Gene Prediction - Ab Initio Approaches

Ab Initio Approaches

Because of the inherent expense and difficulty in obtaining extrinsic evidence for many genes, it is also necessary to resort to Ab initio gene finding, in which genomic DNA sequence alone is systematically searched for certain tell-tale signs of protein-coding genes. These signs can be broadly categorized as either signals, specific sequences that indicate the presence of a gene nearby, or content, statistical properties of protein-coding sequence itself. Ab initio gene finding might be more accurately characterized as gene prediction, since extrinsic evidence is generally required to conclusively establish that a putative gene is functional.

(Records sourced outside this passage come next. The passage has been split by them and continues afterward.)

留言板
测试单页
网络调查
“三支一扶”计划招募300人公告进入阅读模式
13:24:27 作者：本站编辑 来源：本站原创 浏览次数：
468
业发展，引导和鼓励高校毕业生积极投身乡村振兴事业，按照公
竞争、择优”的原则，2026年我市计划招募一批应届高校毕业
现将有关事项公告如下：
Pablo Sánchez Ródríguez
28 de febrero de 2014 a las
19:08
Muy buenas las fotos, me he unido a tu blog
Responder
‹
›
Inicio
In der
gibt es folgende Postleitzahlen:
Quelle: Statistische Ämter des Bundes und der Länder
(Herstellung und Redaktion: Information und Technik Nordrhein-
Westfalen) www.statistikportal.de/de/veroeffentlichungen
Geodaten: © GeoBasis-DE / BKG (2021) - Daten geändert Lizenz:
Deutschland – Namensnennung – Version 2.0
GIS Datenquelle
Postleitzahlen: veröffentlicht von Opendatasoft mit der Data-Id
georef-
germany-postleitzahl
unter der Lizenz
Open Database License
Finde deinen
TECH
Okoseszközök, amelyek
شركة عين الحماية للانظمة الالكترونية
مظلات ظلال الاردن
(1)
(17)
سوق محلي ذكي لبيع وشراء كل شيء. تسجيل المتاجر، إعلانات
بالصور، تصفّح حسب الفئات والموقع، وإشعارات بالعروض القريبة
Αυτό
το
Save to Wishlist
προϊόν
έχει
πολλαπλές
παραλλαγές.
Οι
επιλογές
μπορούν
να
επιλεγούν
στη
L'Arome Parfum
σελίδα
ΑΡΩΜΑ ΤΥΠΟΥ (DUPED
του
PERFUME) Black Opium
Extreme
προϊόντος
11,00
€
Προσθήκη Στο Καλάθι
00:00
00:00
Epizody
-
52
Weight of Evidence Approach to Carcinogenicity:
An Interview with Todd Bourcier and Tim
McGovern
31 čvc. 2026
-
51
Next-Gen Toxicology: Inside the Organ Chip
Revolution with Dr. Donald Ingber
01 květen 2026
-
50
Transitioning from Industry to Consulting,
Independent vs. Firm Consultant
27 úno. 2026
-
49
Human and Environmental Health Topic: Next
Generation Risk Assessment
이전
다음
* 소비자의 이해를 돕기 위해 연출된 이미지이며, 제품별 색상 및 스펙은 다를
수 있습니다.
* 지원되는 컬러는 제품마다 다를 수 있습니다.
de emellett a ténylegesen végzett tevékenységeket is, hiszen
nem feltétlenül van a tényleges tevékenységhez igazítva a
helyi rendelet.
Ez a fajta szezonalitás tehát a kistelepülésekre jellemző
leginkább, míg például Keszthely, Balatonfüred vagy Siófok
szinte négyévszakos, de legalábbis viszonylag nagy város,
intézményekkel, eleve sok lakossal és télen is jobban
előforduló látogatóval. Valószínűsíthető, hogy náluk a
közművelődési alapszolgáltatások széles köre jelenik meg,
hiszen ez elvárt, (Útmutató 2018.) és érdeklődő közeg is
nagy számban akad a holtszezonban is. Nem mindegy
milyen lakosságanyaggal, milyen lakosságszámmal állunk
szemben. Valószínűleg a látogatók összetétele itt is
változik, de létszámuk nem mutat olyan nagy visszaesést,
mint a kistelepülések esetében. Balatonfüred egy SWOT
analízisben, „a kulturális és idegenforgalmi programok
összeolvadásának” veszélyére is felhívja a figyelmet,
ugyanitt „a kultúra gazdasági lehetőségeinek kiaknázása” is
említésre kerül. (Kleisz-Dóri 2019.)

In the genomes of prokaryotes, genes have specific and relatively well-understood promoter sequences (signals), such as the Pribnow box and transcription factor binding sites, which are easy to systematically identify. Also, the sequence coding for a protein occurs as one contiguous open reading frame (ORF), which is typically many hundred or thousands of base pairs long. The statistics of stop codons are such that even finding an open reading frame of this length is a fairly informative sign. (Since 3 of the 64 possible codons in the genetic code are stop codons, one would expect a stop codon approximately every 20–25 codons, or 60–75 base pairs, in a random sequence.) Furthermore, protein-coding DNA has certain periodicities and other statistical properties that are easy to detect in sequence of this length. These characteristics make prokaryotic gene finding relatively straightforward, and well-designed systems are able to achieve high levels of accuracy.

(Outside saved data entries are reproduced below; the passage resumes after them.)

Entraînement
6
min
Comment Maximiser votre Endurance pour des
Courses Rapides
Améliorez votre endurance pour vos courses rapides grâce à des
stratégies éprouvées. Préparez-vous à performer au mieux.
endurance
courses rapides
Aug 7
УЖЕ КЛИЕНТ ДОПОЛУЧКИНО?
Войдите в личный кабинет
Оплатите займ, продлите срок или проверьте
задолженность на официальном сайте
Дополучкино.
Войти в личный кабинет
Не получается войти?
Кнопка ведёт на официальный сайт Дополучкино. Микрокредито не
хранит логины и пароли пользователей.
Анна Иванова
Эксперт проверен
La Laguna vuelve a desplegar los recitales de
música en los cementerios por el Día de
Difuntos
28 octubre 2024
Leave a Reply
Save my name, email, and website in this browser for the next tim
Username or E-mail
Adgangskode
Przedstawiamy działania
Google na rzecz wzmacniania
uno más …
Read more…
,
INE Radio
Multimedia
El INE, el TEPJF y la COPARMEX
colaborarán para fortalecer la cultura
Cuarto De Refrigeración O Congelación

Ab initio gene finding in eukaryotes, especially complex organisms like humans, is considerably more challenging for several reasons. First, the promoter and other regulatory signals in these genomes are more complex and less well-understood than in prokaryotes, making them more difficult to reliably recognize. Two classic examples of signals identified by eukaryotic gene finders are CpG islands and binding sites for a poly(A) tail.

Second, splicing mechanisms employed by eukaryotic cells mean that a particular protein-coding sequence in the genome is divided into several parts (exons), separated by non-coding sequences (introns). (Splice sites are themselves another signal that eukaryotic gene finders are often designed to identify.) A typical protein-coding gene in humans might be divided into a dozen exons, each less than two hundred base pairs in length, and some as short as twenty to thirty. It is therefore much more difficult to detect periodicities and other known content properties of protein-coding DNA in eukaryotes.

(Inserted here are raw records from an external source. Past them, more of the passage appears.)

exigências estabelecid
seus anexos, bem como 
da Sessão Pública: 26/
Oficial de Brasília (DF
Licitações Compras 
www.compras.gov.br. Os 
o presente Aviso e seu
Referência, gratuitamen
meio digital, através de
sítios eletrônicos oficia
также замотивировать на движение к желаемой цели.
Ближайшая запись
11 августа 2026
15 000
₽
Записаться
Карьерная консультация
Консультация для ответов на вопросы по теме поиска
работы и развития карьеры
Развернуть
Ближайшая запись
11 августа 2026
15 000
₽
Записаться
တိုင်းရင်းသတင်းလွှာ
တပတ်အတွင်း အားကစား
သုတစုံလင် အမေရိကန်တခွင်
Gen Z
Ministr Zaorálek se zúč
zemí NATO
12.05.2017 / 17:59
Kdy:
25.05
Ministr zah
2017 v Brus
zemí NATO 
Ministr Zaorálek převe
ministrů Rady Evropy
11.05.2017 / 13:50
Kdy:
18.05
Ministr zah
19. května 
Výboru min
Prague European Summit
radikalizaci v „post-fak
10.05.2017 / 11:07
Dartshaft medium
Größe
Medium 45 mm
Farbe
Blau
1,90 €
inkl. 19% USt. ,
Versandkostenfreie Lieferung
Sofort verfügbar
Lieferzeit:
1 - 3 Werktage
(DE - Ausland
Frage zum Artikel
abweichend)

Advanced gene finders for both prokaryotic and eukaryotic genomes typically use complex probabilistic models, such as hidden Markov models (HMMs), in order to combine information from a variety of different signal and content measurements. The GLIMMER system is a widely used and highly accurate gene finder for prokaryotes. GeneMark is another popular approach. Eukaryotic ab initio gene finders, by comparison, have achieved only limited success; notable examples are the GENSCAN and geneid programs. The SNAP gene finder is HMM-based like Genscan and attempts to be more adaptable to different organisms, addressing problems related to using a gene finder on a genome sequence that it was not trained against. A few recent approaches like mSplicer, CONTRAST, or mGene also use machine learning techniques like support vector machines for successful gene prediction. They build a discriminative model using hidden Markov support vector machines or conditional random fields to learn an accurate gene prediction scoring function.